_Goal of the exercise_.
Output only the lines below that start at the line containing "right front paw: (253, 757)" and end at the line containing "right back paw: (316, 543)", with both ends kept.

*** Extracted information ***

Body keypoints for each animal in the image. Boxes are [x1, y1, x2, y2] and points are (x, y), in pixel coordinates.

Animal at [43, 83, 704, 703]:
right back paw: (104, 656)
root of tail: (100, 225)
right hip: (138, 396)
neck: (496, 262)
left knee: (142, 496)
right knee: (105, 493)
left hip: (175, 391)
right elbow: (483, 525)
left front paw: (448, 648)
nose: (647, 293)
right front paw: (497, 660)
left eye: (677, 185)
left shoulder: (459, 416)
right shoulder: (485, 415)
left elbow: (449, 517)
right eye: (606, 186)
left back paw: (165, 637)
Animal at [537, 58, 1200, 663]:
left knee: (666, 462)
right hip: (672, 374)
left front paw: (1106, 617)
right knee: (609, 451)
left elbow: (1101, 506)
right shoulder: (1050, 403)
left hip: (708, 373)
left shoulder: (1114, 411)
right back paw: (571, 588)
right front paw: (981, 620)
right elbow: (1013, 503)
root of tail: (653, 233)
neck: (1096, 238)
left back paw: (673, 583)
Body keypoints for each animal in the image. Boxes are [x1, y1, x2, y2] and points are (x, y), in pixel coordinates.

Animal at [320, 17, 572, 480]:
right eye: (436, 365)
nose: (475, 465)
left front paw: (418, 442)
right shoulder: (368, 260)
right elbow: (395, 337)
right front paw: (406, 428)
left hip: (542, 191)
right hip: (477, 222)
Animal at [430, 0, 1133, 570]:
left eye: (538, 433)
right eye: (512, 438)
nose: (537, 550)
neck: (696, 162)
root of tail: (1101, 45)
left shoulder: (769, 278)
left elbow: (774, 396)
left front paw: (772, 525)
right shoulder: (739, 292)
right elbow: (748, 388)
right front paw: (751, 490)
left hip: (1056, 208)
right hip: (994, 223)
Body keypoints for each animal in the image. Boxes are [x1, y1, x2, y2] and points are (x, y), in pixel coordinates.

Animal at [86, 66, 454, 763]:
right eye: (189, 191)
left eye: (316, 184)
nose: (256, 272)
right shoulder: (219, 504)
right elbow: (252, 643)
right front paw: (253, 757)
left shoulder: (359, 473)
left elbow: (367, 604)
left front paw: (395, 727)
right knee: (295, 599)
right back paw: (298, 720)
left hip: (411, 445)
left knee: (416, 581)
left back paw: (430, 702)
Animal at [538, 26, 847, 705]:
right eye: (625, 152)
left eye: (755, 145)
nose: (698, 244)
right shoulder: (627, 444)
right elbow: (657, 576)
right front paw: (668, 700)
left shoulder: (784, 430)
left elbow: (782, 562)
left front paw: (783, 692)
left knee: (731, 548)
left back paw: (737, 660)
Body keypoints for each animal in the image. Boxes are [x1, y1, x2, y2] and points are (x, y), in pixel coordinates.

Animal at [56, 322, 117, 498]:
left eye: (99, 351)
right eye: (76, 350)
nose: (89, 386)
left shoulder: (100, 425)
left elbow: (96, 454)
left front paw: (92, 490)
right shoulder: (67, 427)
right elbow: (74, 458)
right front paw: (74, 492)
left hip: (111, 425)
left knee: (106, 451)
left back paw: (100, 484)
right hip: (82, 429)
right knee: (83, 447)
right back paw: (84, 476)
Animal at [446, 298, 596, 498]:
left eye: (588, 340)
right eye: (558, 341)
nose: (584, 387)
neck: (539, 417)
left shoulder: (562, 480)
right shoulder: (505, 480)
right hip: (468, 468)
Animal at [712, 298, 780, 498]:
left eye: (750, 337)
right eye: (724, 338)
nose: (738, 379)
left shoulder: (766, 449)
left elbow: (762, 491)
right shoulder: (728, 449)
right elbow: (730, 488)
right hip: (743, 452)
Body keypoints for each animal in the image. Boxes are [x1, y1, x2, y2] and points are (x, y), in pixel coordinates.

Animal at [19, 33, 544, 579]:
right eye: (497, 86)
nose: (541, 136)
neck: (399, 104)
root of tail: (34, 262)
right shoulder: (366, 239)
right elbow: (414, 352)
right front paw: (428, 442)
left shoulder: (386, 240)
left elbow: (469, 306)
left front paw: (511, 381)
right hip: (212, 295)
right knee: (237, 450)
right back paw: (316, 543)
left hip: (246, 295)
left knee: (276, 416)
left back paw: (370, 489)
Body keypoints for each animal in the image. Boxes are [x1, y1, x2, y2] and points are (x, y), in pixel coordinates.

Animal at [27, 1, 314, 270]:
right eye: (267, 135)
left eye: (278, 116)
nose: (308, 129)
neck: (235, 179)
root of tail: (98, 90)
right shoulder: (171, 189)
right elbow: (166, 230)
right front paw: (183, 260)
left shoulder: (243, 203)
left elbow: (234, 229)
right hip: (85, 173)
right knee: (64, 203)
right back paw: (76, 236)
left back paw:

*** End of Extracted information ***

_Response area_.
right front paw: (253, 757)
left shoulder: (359, 473)
left elbow: (367, 604)
left front paw: (395, 727)
right knee: (295, 599)
right back paw: (298, 720)
left hip: (411, 445)
left knee: (416, 581)
left back paw: (430, 702)
Animal at [538, 26, 847, 705]:
right eye: (625, 152)
left eye: (755, 145)
nose: (698, 244)
right shoulder: (627, 444)
right elbow: (657, 576)
right front paw: (668, 700)
left shoulder: (784, 430)
left elbow: (782, 562)
left front paw: (783, 692)
left knee: (731, 548)
left back paw: (737, 660)
Body keypoints for each animal in the image. Boxes are [x1, y1, x2, y2] and points are (x, y), in pixel coordinates.

Animal at [56, 322, 117, 498]:
left eye: (99, 351)
right eye: (76, 350)
nose: (89, 386)
left shoulder: (100, 425)
left elbow: (96, 454)
left front paw: (92, 490)
right shoulder: (67, 427)
right elbow: (74, 458)
right front paw: (74, 492)
left hip: (111, 425)
left knee: (106, 451)
left back paw: (100, 484)
right hip: (82, 429)
right knee: (83, 447)
right back paw: (84, 476)
Animal at [446, 298, 596, 498]:
left eye: (588, 340)
right eye: (558, 341)
nose: (584, 387)
neck: (539, 417)
left shoulder: (562, 480)
right shoulder: (505, 480)
right hip: (468, 468)
Animal at [712, 298, 780, 498]:
left eye: (750, 337)
right eye: (724, 338)
nose: (738, 379)
left shoulder: (766, 449)
left elbow: (762, 491)
right shoulder: (728, 449)
right elbow: (730, 488)
right hip: (743, 452)
Body keypoints for each animal in the image. Boxes are [x1, y1, x2, y2] and points are (x, y), in pixel coordinates.

Animal at [19, 33, 544, 579]:
right eye: (497, 86)
nose: (541, 136)
neck: (399, 104)
root of tail: (34, 262)
right shoulder: (366, 239)
right elbow: (414, 352)
right front paw: (428, 442)
left shoulder: (386, 240)
left elbow: (469, 306)
left front paw: (511, 381)
right hip: (212, 295)
right knee: (237, 450)
right back paw: (316, 543)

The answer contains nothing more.